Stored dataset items
[start]
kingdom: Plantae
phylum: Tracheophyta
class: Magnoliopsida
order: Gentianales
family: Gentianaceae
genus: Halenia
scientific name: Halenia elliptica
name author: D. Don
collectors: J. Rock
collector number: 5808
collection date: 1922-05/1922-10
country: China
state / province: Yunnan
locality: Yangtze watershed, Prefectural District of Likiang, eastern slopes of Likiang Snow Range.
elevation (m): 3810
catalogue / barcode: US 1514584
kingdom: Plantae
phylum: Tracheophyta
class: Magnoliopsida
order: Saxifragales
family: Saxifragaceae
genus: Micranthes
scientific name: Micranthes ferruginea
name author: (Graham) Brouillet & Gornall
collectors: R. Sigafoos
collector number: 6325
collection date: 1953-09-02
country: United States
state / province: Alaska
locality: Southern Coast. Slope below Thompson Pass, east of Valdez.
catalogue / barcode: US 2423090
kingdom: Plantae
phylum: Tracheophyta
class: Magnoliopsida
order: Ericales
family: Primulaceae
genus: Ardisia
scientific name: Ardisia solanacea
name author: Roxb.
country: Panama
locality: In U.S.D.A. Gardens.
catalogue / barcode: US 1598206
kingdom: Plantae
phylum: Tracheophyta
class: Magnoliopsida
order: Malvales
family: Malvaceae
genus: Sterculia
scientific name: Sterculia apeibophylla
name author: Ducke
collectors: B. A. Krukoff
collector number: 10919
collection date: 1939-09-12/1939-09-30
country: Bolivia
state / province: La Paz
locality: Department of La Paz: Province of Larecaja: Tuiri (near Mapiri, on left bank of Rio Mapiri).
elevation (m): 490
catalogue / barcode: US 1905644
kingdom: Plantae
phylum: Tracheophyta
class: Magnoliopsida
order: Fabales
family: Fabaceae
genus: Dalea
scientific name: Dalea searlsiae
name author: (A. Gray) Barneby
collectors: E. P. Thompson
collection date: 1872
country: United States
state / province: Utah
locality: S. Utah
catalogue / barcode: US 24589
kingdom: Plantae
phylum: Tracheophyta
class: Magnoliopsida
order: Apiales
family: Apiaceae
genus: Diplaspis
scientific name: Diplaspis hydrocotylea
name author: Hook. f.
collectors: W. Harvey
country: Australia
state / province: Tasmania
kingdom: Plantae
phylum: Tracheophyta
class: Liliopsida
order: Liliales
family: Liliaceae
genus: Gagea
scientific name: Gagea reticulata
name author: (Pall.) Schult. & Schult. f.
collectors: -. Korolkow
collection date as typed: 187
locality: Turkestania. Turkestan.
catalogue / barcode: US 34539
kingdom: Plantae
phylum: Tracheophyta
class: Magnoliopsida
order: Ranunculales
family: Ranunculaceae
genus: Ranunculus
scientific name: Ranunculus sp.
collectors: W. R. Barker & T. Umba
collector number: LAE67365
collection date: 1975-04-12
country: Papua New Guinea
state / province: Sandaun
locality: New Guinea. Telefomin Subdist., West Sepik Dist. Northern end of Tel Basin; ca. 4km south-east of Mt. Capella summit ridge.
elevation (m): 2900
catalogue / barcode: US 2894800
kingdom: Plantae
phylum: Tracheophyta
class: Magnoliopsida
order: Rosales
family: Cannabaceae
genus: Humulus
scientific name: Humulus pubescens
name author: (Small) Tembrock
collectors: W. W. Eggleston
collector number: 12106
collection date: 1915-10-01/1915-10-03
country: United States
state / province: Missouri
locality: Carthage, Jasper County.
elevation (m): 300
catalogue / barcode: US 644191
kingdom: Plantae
[end]
_EXERCISE REQUIREMENTS_.
Extract every line of the data above and reproduce each one verbatim, in its original order.

_THE RESPONSE_.
kingdom: Plantae
phylum: Tracheophyta
class: Magnoliopsida
order: Gentianales
family: Gentianaceae
genus: Halenia
scientific name: Halenia elliptica
name author: D. Don
collectors: J. Rock
collector number: 5808
collection date: 1922-05/1922-10
country: China
state / province: Yunnan
locality: Yangtze watershed, Prefectural District of Likiang, eastern slopes of Likiang Snow Range.
elevation (m): 3810
catalogue / barcode: US 1514584
kingdom: Plantae
phylum: Tracheophyta
class: Magnoliopsida
order: Saxifragales
family: Saxifragaceae
genus: Micranthes
scientific name: Micranthes ferruginea
name author: (Graham) Brouillet & Gornall
collectors: R. Sigafoos
collector number: 6325
collection date: 1953-09-02
country: United States
state / province: Alaska
locality: Southern Coast. Slope below Thompson Pass, east of Valdez.
catalogue / barcode: US 2423090
kingdom: Plantae
phylum: Tracheophyta
class: Magnoliopsida
order: Ericales
family: Primulaceae
genus: Ardisia
scientific name: Ardisia solanacea
name author: Roxb.
country: Panama
locality: In U.S.D.A. Gardens.
catalogue / barcode: US 1598206
kingdom: Plantae
phylum: Tracheophyta
class: Magnoliopsida
order: Malvales
family: Malvaceae
genus: Sterculia
scientific name: Sterculia apeibophylla
name author: Ducke
collectors: B. A. Krukoff
collector number: 10919
collection date: 1939-09-12/1939-09-30
country: Bolivia
state / province: La Paz
locality: Department of La Paz: Province of Larecaja: Tuiri (near Mapiri, on left bank of Rio Mapiri).
elevation (m): 490
catalogue / barcode: US 1905644
kingdom: Plantae
phylum: Tracheophyta
class: Magnoliopsida
order: Fabales
family: Fabaceae
genus: Dalea
scientific name: Dalea searlsiae
name author: (A. Gray) Barneby
collectors: E. P. Thompson
collection date: 1872
country: United States
state / province: Utah
locality: S. Utah
catalogue / barcode: US 24589
kingdom: Plantae
phylum: Tracheophyta
class: Magnoliopsida
order: Apiales
family: Apiaceae
genus: Diplaspis
scientific name: Diplaspis hydrocotylea
name author: Hook. f.
collectors: W. Harvey
country: Australia
state / province: Tasmania
kingdom: Plantae
phylum: Tracheophyta
class: Liliopsida
order: Liliales
family: Liliaceae
genus: Gagea
scientific name: Gagea reticulata
name author: (Pall.) Schult. & Schult. f.
collectors: -. Korolkow
collection date as typed: 187
locality: Turkestania. Turkestan.
catalogue / barcode: US 34539
kingdom: Plantae
phylum: Tracheophyta
class: Magnoliopsida
order: Ranunculales
family: Ranunculaceae
genus: Ranunculus
scientific name: Ranunculus sp.
collectors: W. R. Barker & T. Umba
collector number: LAE67365
collection date: 1975-04-12
country: Papua New Guinea
state / province: Sandaun
locality: New Guinea. Telefomin Subdist., West Sepik Dist. Northern end of Tel Basin; ca. 4km south-east of Mt. Capella summit ridge.
elevation (m): 2900
catalogue / barcode: US 2894800
kingdom: Plantae
phylum: Tracheophyta
class: Magnoliopsida
order: Rosales
family: Cannabaceae
genus: Humulus
scientific name: Humulus pubescens
name author: (Small) Tembrock
collectors: W. W. Eggleston
collector number: 12106
collection date: 1915-10-01/1915-10-03
country: United States
state / province: Missouri
locality: Carthage, Jasper County.
elevation (m): 300
catalogue / barcode: US 644191
kingdom: Plantae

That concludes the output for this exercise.